- The data:

*** Block opens ***

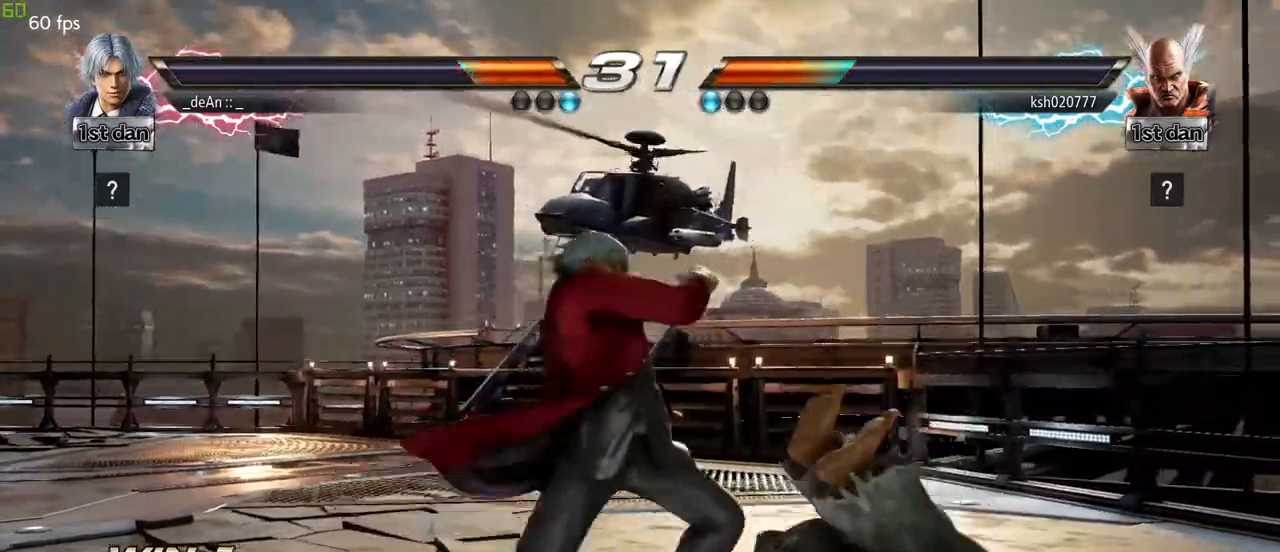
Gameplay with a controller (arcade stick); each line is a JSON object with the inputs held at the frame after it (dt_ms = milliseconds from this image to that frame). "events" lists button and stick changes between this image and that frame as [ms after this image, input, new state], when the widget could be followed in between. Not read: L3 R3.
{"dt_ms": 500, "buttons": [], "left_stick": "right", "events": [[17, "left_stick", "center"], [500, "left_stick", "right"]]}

*** Block closes ***
*** Block opens ***

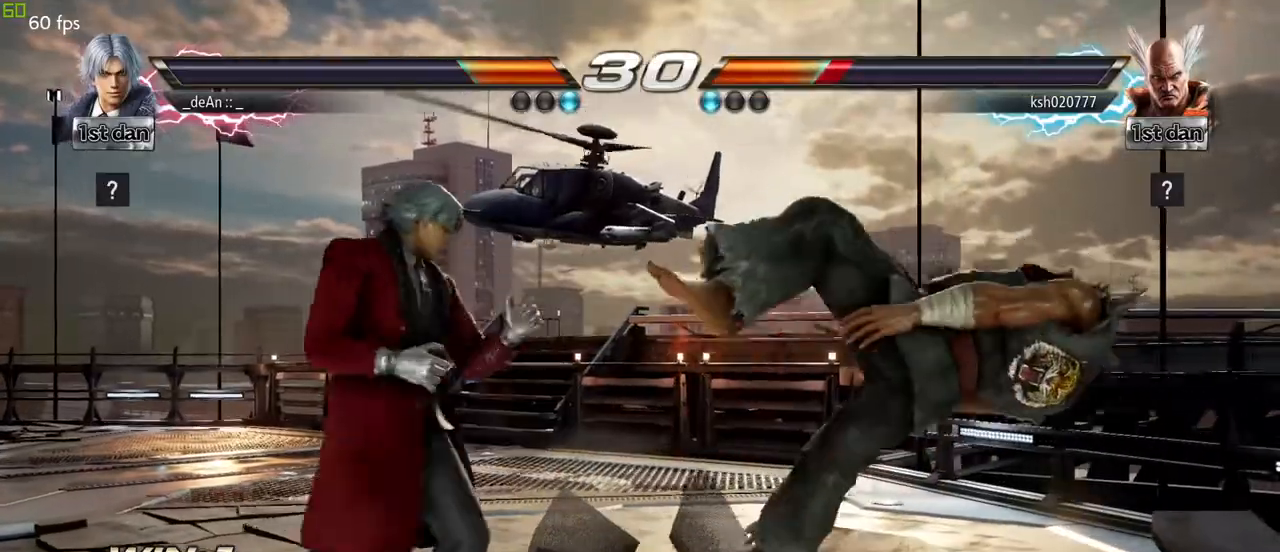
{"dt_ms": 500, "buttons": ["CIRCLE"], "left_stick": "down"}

*** Block closes ***

- Your objective:
Lines of the material in which the word "events" occurs are to be copied out.

- Task solution:
Gameplay with a controller (arcade stick); each line is a JSON object with the inputs held at the frame after it (dt_ms = milliseconds from this image to that frame). "events" lists button and stick changes between this image and that frame as [ms after this image, input, new state], when the widget could be followed in between. Not read: L3 R3.
{"dt_ms": 500, "buttons": [], "left_stick": "right", "events": [[17, "left_stick", "center"], [500, "left_stick", "right"]]}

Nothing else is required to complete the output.